The brain devotes lots of effort to mapping where our loved ones are while they are alive, so that we can find them when we need them.
[…] Grief is a heart-wrenchingly painful problem for the brain to solve, […] for the brain, your loved one is simultaneously gone and also everlasting, and you are walking through two worlds at the same time. You are navigating your life despite the fact that they have been stolen from you, a premise that makes no sense…
Grieving then becomes the process of remaking the interior map of this relationship in favour of an entirely new map.

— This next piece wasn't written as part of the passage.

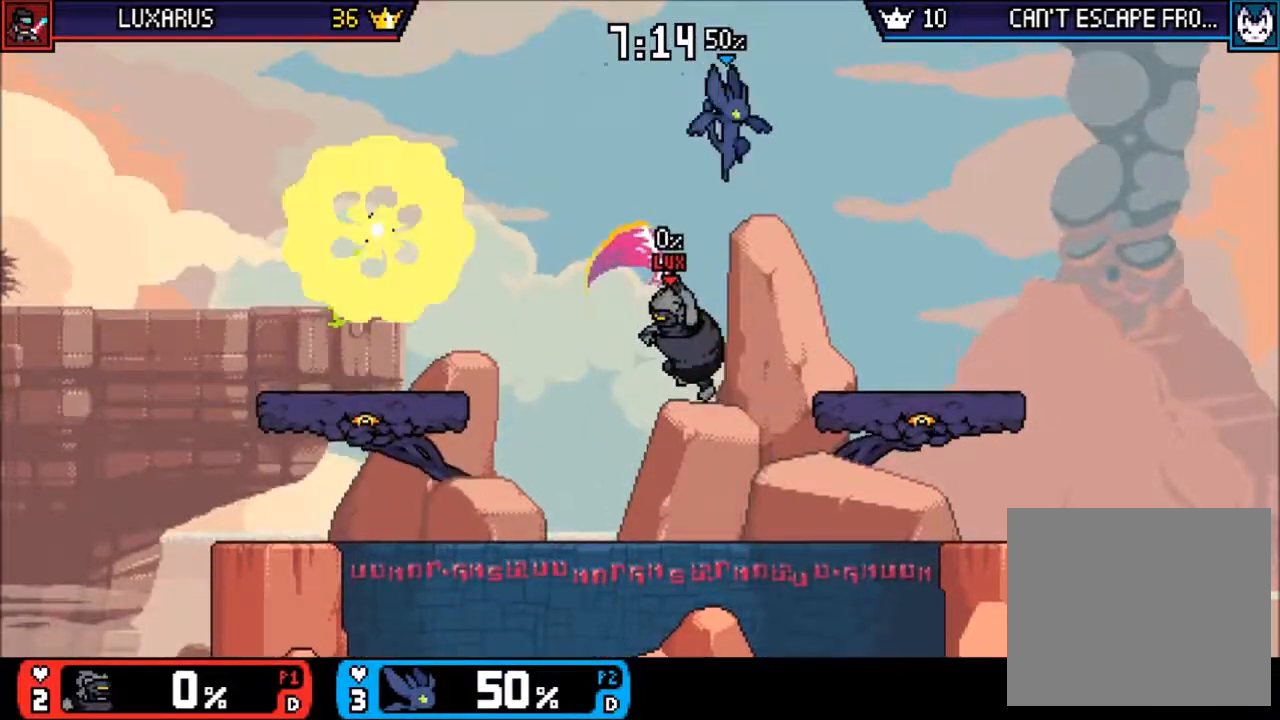
{"buttons": [], "left_stick": "left", "right_stick": "center", "events": [[33, "CIRCLE", "down"], [33, "left_stick", "center"], [100, "CIRCLE", "up"], [467, "left_stick", "left"]]}
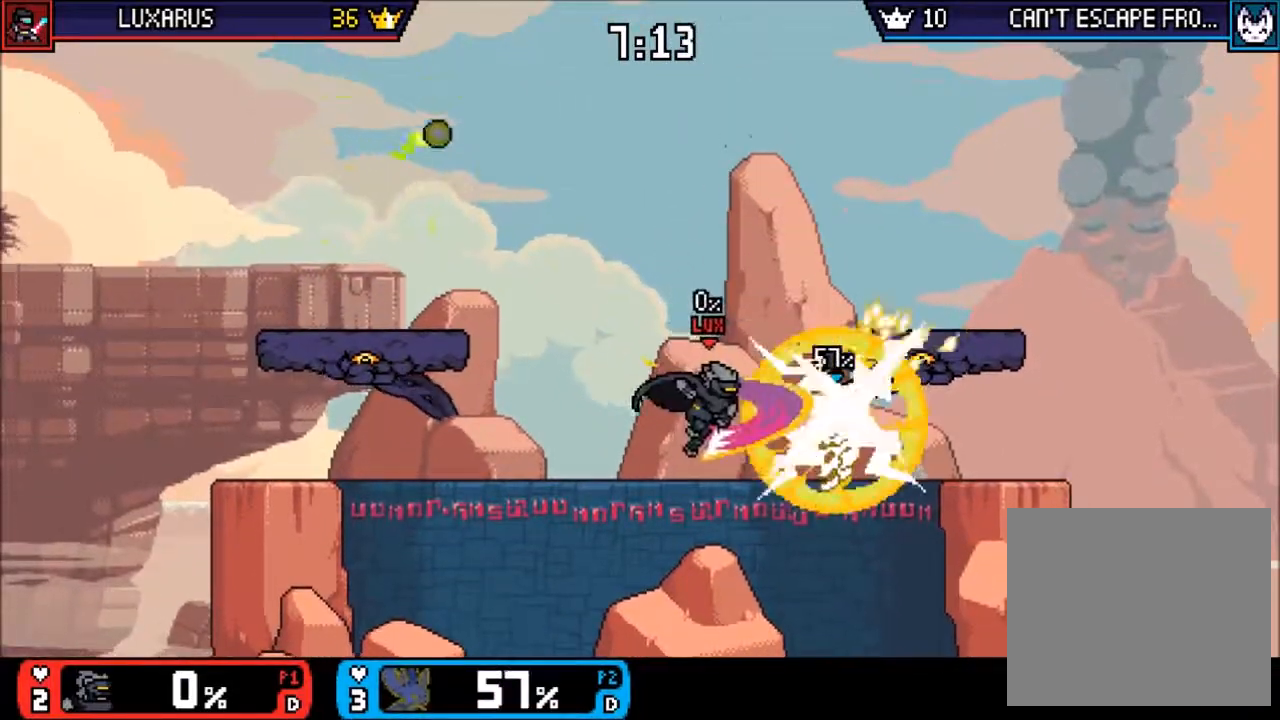
{"buttons": [], "left_stick": "left", "right_stick": "center", "events": [[33, "CIRCLE", "down"], [133, "CIRCLE", "up"], [200, "CIRCLE", "down"], [267, "CIRCLE", "up"]]}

If a person we love is missing, then our brain assumes they are far away and will be found later. The idea that the person is simply no longer in this dimensional world, that there are no here, now, and close dimensions, is not logical.
[…]
The ephemeral sense of closeness with our loved ones exists in the physical, tangible hardware of our brain.
Like an internal GPS that maps our relationships, the posterior cingulate cortex of the brain simply struggles to make sense of where the loved one can possibly be. But far from being helped by distraction or ‘getting over loss’ quickly, it seems that it’s much healthier for the bereaved to negotiate their own internal but changed relationships with those they have lost.
Grieving to become more loving
Doing so is more likely to strengthen other relationships, O’Connor believes. This is because our brains have been changed by the love we had with the person we’ve lost. Knowing love makes us a more loving person and we carry this forward into new encounters in the present and future, knowing that there will be other mind-bending losses but that each one, treated with dignity and care, makes both the lost loved one and those that continue more than they could have been alone.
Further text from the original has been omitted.